Authors and their Books 14

The Lichfield Press has published facsimile copies of four books on Lichfield, long out of print, for the local historian and the lover of Lichfield. They are

The History of the Lichfield Conduit Lands Trust by Percy Laithwaite. First published 1947. £7.20
In 1546, some of Lichfield’s citizens acquired certain lands and tenements outside the City and used the income for the betterment of Lichfeldians. To celebrate the four centuries which had rolled by since January 1945, Percy Laithwaite was invited to write, from the meticulously-kept records, a history of the first four hundred years of the Trust.
In this book, he details the proud record of the Trust with ample reference to the help given to the citizens of Lichfield both as a whole – a healthy water supply, street-lighting, the Guild Hall, the Grammar School – and to individuals – Samuel Johnson’s grandmother being one of the recipients in 1673.

Lichfield, The Cathedral and the See by A.B.Clifton. First published by Geo. Bell 1892. £10.00
This is a thoroughly workmanlike account of the fabric of the cathedral, both from the outside and the interior, as well as a history of the See from the days when it stretched from the Humber and East Anglia in the north and east, to Wales on the west and to the Thames to the south. He is not always tender towards architects and designers, particularly ‘modern’ ones, but points out many precious parts of the building not usually available to the naked eye.
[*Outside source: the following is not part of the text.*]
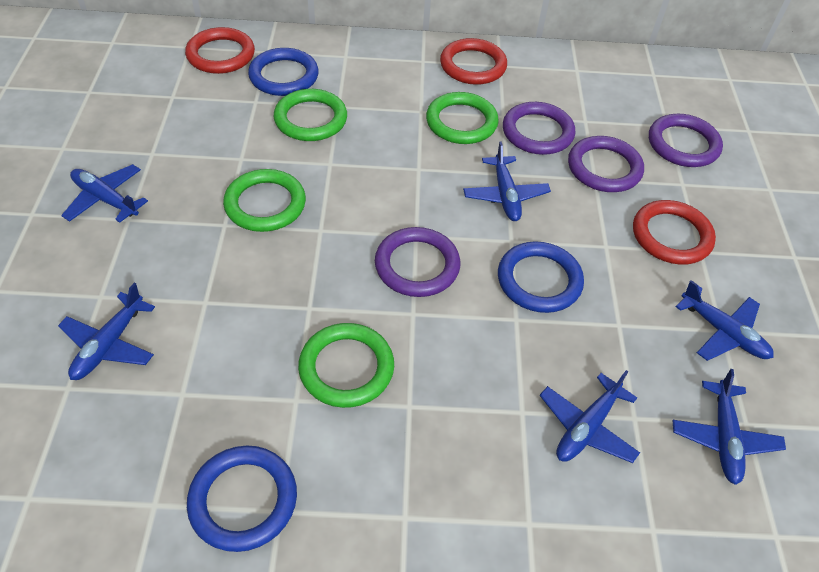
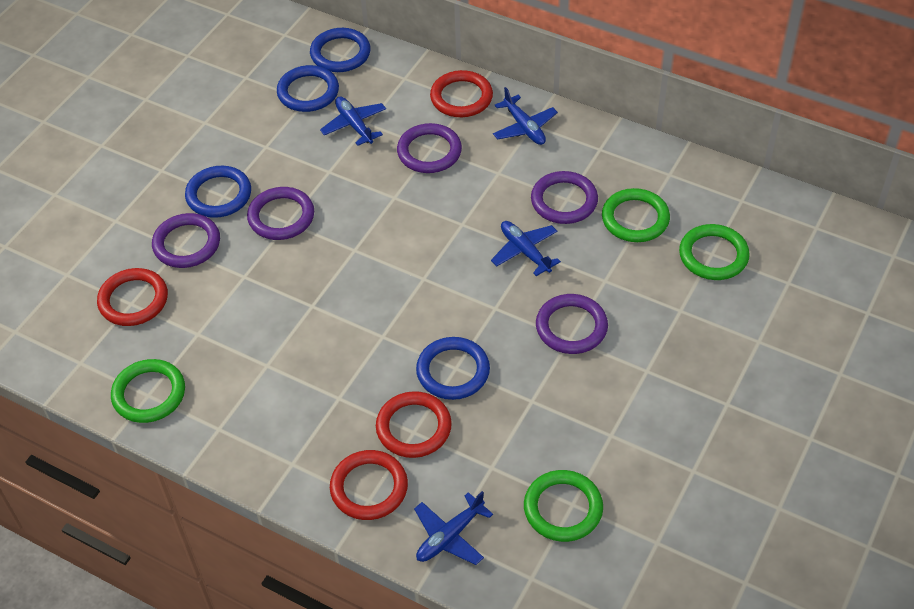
blue plane: [58,283,155,380] [61,164,148,223] [463,141,551,221] [540,370,640,463] [672,369,786,485] [676,280,774,361] = 6 -> [320,97,386,146] [414,491,493,565] [491,221,561,276] [493,87,558,145] = 4
blue ring: [187,445,297,552] [248,48,319,96] [498,241,584,313] = 3 -> [185,166,251,218] [277,65,339,112] [310,28,371,72] [416,337,490,400] = 4
purple ring: [375,227,460,297] [503,102,575,155] [568,136,644,192] [649,114,723,167] = 4 -> [152,213,220,268] [247,187,314,240] [397,123,462,173] [531,171,598,224] [536,294,608,354] = 5
red ring: [185,27,255,74] [440,38,507,85] [633,200,716,265] = 3 -> [97,268,168,326] [330,450,408,520] [376,391,452,458] [430,70,493,117] = 4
The Siege of Lichfield by Rev. William Gresley. First published 1844. £10.00
The author was a curate at St Mary’s Church, a convinced and outspoken clergyman.
His book, which he coyly entitles ‘a tale’, is written in what the modern reader would recognise as typically early Victorian style. In no way was he a rival to Charles Dickens who was writing ‘A Christmas Carol’ at the same time, but, if the story-line is slight, the descriptions of the sieges – in the plural – of Lichfield’s Cathedral Close are authentic and drawn from recognised sources. In the mid-1800s, rebellion must have seemed a distinct possibility and Gresley’s narration of ‘the great rebellion’ may be seen as a distinct warning to his contemporaries

Sketches of Lichfield by Alfred Williams. First published in 1892, £10.00
This is part of a bigger work containing Rugeley and its surrounding villages. With the help of local experts, Alfred Williams took three years to compile the descriptions of villages, principal country seats and churches of the locality.